***** BRANO DEL DOCUMENTO *****

BREVE STORIA DELLA CHIESA DI VALMAGGIORE

di  Lorenzo Raspanti

 

Il toponimo di Valmaggiore, 698 metri  s.l.m., pare sia pervenuto alla località da una preesistente torre di segnalazione romana del basso impero – vallum major – collegata a vista con altre torri nella Pianura Padana e sull’Appennino. Poco lontano, a est, nel 552 d.C. Totila, re degli Ostrogoti e flagello di Dio, sconfisse un esercito bizantino inviato da Ravenna e proseguì attraverso i monti su Fiesole e Firenze che distrusse.

 

Nel medioevo, in epoca non definita, sull’altura di Valmaggiore sorse un piccolo castello fortificato sulla strada dei monti che conduceva in Toscana, collegata a vista coi castelli di Monte Battaglia (ruderi restaurati), della Paventa, di Tirli e della Bastia, tutti sullo stesso crinale, dei quali ultimi restano solo esigue tracce segnalate sui percorsi del CAI di Imola. Pare che questa via fosse già conosciuta dagli Etruschi. Le tracce del castello di Valmaggiore sono individuabili sul tumulo accanto alla chiesa.

 

Intorno a questo castello fiorì un minuscolo “comune”, citato la prima volta nel 1265 con “fumanti XVI” (camini) in un estimo del contado “supra stratam” di Imola a cui giurò fedeltà l’anno 1292. Nella stessa circostanza, il castello di Osta – su Monte Guasteto, più in basso – che si rifiutò di giungere, fu distrutto dalle fondamenta dagli armigeri imolesi.

 

A quel tempo Valmaggiore apparteneva a Maghinardo da Susinana, “il lioncel dal nido bianco”; un secolo dopo era degli Ubaldini, i fieri feudatari del Mugello confinante; poi appartenne agli Alidosi di Imola, ai Manfredi di Faenza, a Galeazzo Sforza di Milano, a Caterina Sforza, al Duca Valentino, al Comune di Imola e infine al comune di Fontanelice, nello Stato della Chiesa, sotto cui rimane fino al 1797 quando, con la Rupubblica Cisalpina, cessò la sua esistenza di “comune” e fu aggregato direttamente a Fontanelice e più tardi nel 1817 a Castel del Rio.

 

Nel 1472, il commissario di Imola per conto di Galeazzo Sforza, Nicola di Scipionio, così scriveva al suo signore di Milano:

 “…Valmaggiore è un casteleto de meno importanza cum una turre in mezzo, posto in cima d’una collina; fa circha homini LX et loro medesimi hanno guardati dicto fortezza … e gli stanno dentro de nocte tri homini et de dì uno o dui …”.

***** SEGMENTO DATI *****

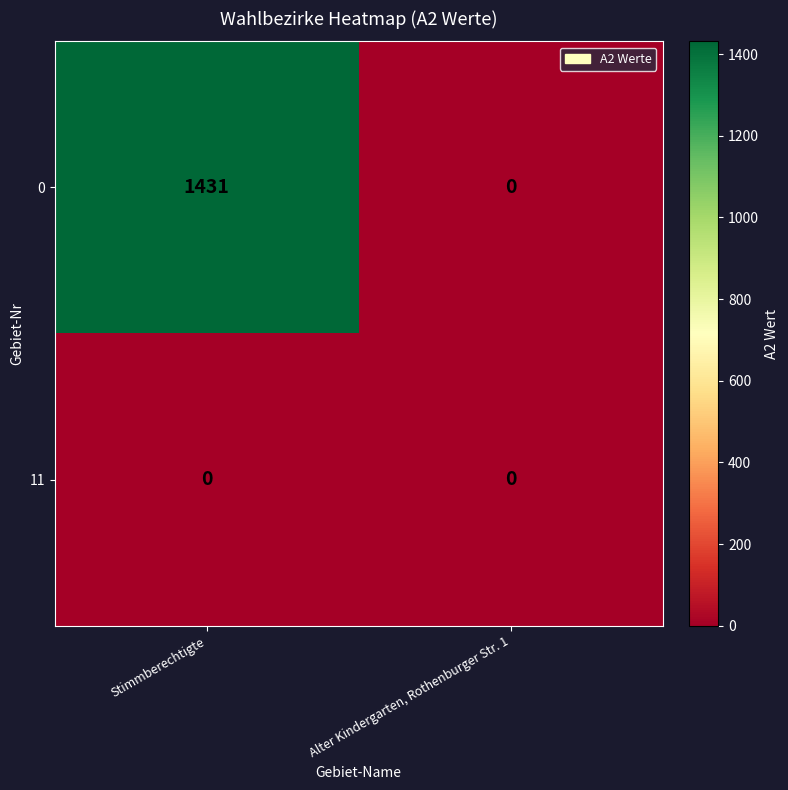

What is the total value across all series at Stimmberechtigte?

1431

*****

Nel brano sulla chiesa di Valmaggiore, da dove avrebbe preso il nome la località? Rispondi in una o due frasi.

### RISPOSTA
Pare che il nome derivi da una preesistente torre di segnalazione romana del basso impero, il "vallum major". Questa torre era collegata a vista con altre torri nella Pianura Padana e sull'Appennino.